Privately, White House officials suggest it's not likely because despite the fighting in Libya, there's no real disruption in the supply of oil, which is what the reserve is intended for.

But Republicans have pounced on suggestions that the reserve could be tapped, saying it is a temporary and short-sighted solution to the rising price of oil.

"The administration now wants to open up the strategic petroleum reserve, which is supposed to be used in severe shortages," Rep. Charles Boustany, R-La., said in a statement. "That's not an energy policy. That actually hurts our country."

Rep. Tom Price, chairman of the House Republican Policy Committee, said, "The Strategic Petroleum Reserve was created to offer relief should there be a temporary disruption in the supply of crude oil, like a devastating hurricane or a blockade of oil imports. It was not intended to be a tool to manipulate the market or provide political relief.

"The rise in gas prices is not merely the consequence of some temporary disruption and will therefore not be solved by some short-term fix," he added. "It is a problem that requires an all-of-the-above energy strategy and one that should begin immediately."

Sen. Lisa Murkowski, R-Alaska, said, "The SPR is our nation's insurance policy against serious disruptions in oil supply. It is not a political lever to be pulled when rising prices at the gas pump demonstrate our lack of a coherent energy policy."

"Right now, we do not face a supply crisis, but we could very well in the near future if unrest in North Africa and the Middle East spreads to other OPEC nations," she added. "If we empty our strategic reserves now, and then face an actual shortage, we will literally have nowhere to turn."

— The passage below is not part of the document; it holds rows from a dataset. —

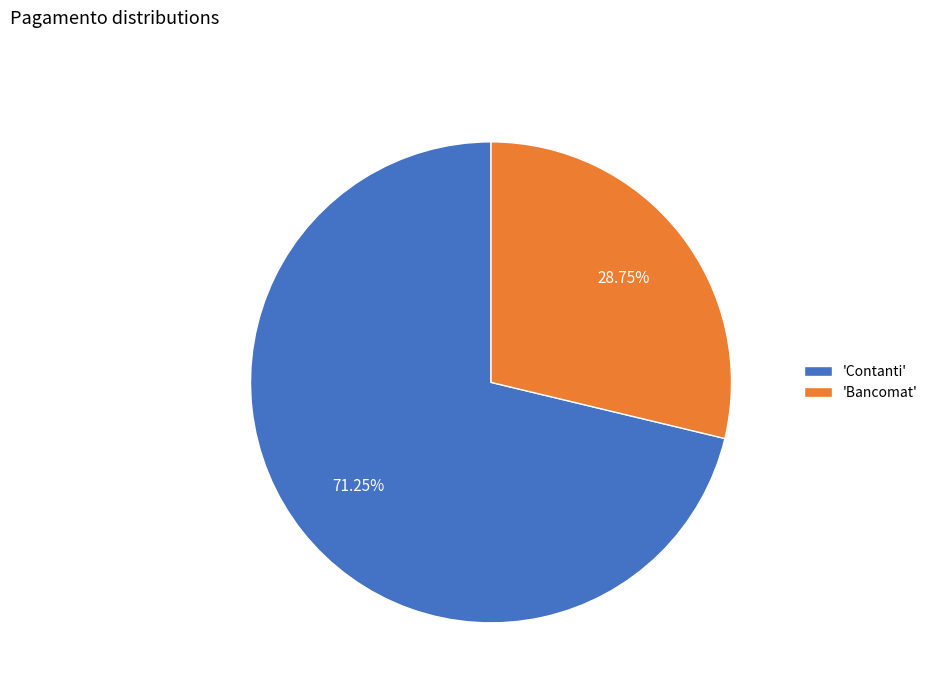

Which category accounts for the majority?

'Contanti'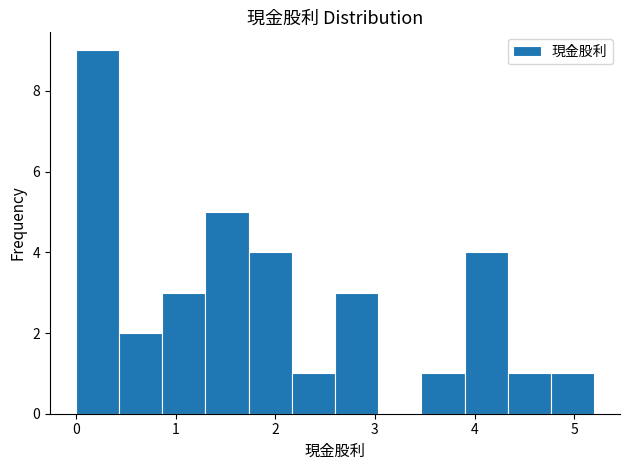

How tall is the bar that spans 4.8 to 5.2 on the x-axis? Neither the bar edges nor the heights are printed on the chart, so give them approximately, as read against the axes.

1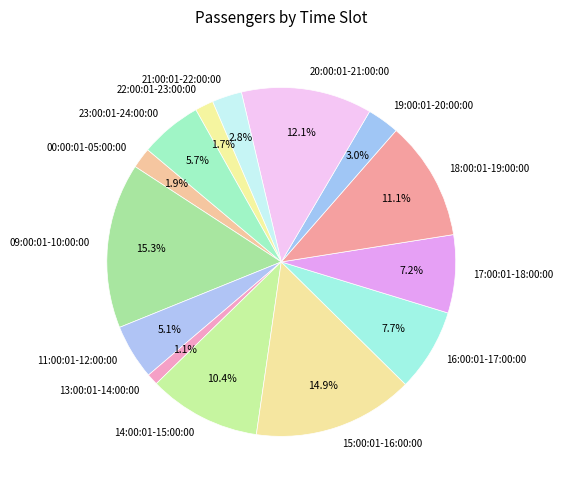

To the nearest percent, what is the difference between the 13:00:01-14:00:00 and 11:00:01-12:00:00 slice percentages?

4%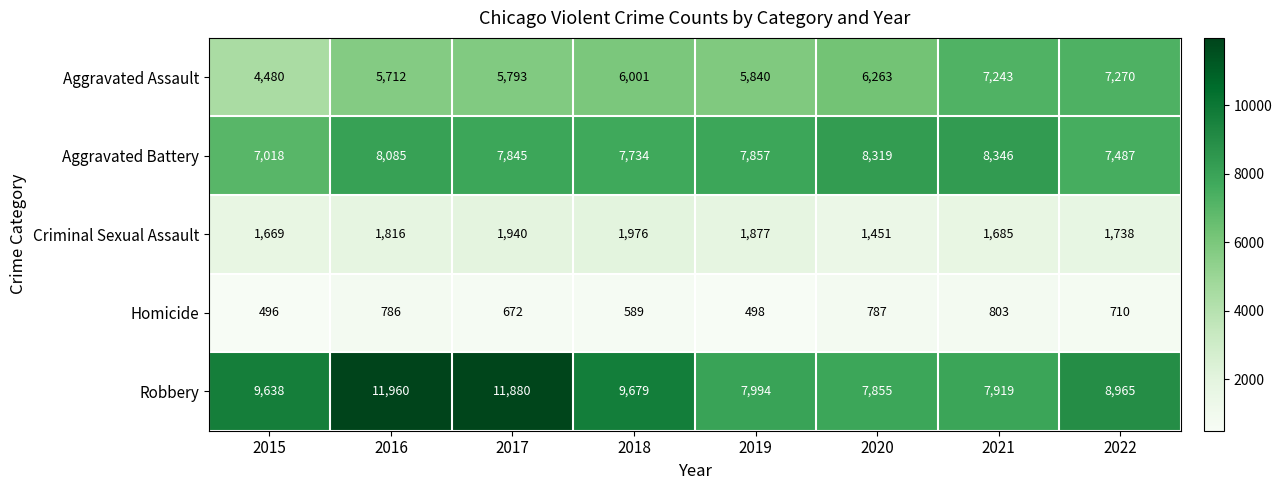

What is the difference between the Robbery values at 2022 and 2018?

714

Created in 1975 in the wake of the oil crises, the Strategic Petroleum Reserve emergency supply has been tapped by the federal government to stabilize prices only two times – during the Persian Gulf War in 1991 and after Hurricane Katrina in 2005. The reserve contains 727 million barrels of oil.

Jon Hofmeister, former president of Shell USA, told Fox News that Americans are paying the price for progress.

"What's driving prices higher, starting last August, is a return to economic growth, particularly in Asia," he said.

The last time oil prices spiked in 2008, the global recession brought them down. But before that happened, then candidate Barack Obama expressed support for tapping the reserve.

"We should sell 70 million barrels of oil from our Strategic Petroleum Reserve for less expensive crude," he said.

Experts blamed the 2008 increase on a slowdown in oil production. Some lawmakers say the administration's response to the Deepwater Horizon oil spill in the Gulf of Mexico last year is heading the U.S. in the same direction. Just one deepwater rig is back in service.

Gulf state lawmakers say the permitting agency should cut the red tape.

"The last thing we want them to do is take the time they don't have, the resources they don't have to review every lease to see whether it should be extended or not," Sen. Landrieu said.

The White House says several dozen shallow water rigs are back in service and the loss of deepwater production isn't hurting the U.S.

"Domestic oil production last year rose to its highest level since 2003," Carney said.

Carney says the president's sticking by his demand that in order to get a permit, deepwater drillers prove they can contain a spill like last year's which became the worst in history because BP could not.

Fox News’ Wendell Goler contributed to this report.